In the end, "Lateline" is a half-hour of entertaining TV. And there's little enough of that available on any channel.
"Sometimes the words 'satire' or 'spoof' or 'parody' are used about our show, but it's an ensemble comedy -- an office comedy," Markus said. "And every week we write it to tell stories that way. And the other things we hope are just the spices, as Al said earlier."
LIDDY ON "LATELINE": One of the real-life guests who turn up on an upcoming episode of "Lateline" is convicted Watergate felon and right-wing radio talk-show host G. Gordon Liddy -- in a debate about gun control, no less.
(In the episode, Al and Raji go undercover to buy an illegal gun.)

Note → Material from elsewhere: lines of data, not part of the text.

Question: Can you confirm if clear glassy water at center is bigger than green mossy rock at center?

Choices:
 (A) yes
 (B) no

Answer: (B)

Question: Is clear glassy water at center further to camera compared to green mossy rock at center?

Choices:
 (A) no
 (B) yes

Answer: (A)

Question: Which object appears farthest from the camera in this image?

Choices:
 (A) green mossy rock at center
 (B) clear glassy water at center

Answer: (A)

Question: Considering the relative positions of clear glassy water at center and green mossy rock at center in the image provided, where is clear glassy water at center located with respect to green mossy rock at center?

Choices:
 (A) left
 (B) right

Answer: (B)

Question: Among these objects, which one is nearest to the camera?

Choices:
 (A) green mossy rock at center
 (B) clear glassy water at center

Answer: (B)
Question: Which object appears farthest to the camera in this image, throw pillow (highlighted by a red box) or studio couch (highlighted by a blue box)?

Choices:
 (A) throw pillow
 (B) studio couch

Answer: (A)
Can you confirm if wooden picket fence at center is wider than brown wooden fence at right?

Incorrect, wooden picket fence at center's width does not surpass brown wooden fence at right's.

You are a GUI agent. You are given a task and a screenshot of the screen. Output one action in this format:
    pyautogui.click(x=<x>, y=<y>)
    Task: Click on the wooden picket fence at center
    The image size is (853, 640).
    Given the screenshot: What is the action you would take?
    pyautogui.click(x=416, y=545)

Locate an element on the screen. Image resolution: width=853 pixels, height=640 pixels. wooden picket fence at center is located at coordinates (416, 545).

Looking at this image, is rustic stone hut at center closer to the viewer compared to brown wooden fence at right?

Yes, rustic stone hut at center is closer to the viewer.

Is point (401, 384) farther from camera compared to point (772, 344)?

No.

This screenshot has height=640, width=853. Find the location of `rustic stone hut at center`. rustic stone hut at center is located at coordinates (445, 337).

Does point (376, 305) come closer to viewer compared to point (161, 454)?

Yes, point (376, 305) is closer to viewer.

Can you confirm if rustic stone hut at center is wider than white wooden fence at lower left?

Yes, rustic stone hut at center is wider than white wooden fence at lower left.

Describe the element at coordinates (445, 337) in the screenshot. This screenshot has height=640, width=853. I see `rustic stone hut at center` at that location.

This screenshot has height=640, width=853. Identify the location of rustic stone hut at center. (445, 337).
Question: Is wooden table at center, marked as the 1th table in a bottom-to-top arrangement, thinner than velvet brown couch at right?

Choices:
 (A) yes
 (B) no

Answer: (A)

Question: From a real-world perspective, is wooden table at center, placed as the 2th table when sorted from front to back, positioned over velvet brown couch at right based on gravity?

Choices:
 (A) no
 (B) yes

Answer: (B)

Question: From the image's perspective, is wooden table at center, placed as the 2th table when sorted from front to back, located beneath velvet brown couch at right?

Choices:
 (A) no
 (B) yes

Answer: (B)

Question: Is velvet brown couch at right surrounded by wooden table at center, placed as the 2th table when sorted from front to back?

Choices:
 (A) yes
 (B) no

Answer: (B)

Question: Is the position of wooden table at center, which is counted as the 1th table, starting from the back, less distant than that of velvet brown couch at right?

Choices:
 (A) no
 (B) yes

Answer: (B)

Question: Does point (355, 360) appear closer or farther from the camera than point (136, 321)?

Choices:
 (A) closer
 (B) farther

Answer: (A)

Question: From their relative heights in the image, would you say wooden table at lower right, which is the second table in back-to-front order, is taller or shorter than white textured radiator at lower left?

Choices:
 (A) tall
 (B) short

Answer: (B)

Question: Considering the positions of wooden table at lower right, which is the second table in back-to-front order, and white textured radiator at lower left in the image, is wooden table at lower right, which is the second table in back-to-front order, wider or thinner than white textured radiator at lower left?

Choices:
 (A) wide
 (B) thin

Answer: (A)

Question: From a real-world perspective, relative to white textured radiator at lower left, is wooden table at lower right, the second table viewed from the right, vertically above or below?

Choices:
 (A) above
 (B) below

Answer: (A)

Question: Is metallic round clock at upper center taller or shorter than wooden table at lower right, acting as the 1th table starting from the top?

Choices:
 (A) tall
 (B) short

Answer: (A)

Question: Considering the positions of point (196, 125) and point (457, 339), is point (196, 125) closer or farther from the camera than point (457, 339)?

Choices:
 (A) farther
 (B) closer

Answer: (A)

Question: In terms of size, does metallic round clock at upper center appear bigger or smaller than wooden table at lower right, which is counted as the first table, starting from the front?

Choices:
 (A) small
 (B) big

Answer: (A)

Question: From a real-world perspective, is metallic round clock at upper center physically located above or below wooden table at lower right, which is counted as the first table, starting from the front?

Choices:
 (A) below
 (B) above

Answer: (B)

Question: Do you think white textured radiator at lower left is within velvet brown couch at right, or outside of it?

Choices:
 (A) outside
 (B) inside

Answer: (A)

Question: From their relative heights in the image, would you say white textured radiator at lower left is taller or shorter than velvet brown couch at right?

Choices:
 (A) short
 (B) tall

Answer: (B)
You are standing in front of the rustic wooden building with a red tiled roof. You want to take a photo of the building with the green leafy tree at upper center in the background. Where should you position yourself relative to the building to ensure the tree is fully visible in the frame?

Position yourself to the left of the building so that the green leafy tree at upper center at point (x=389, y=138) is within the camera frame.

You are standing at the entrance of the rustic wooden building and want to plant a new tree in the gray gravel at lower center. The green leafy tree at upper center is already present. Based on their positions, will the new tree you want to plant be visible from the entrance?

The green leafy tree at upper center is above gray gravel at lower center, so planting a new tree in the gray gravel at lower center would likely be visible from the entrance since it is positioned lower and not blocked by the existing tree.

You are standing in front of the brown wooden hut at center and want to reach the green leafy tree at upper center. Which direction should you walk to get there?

"We had a lot of debate while we were writing the script to make sure that we didn't come out on one side of the issue," Markus said. "Since G. Gordon Liddy is in the episode, we wanted to really balance the show."
But when Liddy reported to the set, he asked for a conference with the producers.
"G. Gordon Liddy said, 'Guys, I have a problem or two with the script,' " Markus said. "And I just thought, 'We're going to lose G. Gordon Liddy.' "
Didn't happen, however.
"We went into Al's dressing room and G -- we call him G -- he sat down and he said, 'You know, there are several instances in the script where you misidentified your weapons,' " Markus said. "And that was his big note!
"That made me feel great because he was comfortable with everything else. I mean, we want everybody from both sides of the aisle to be comfortable on the show."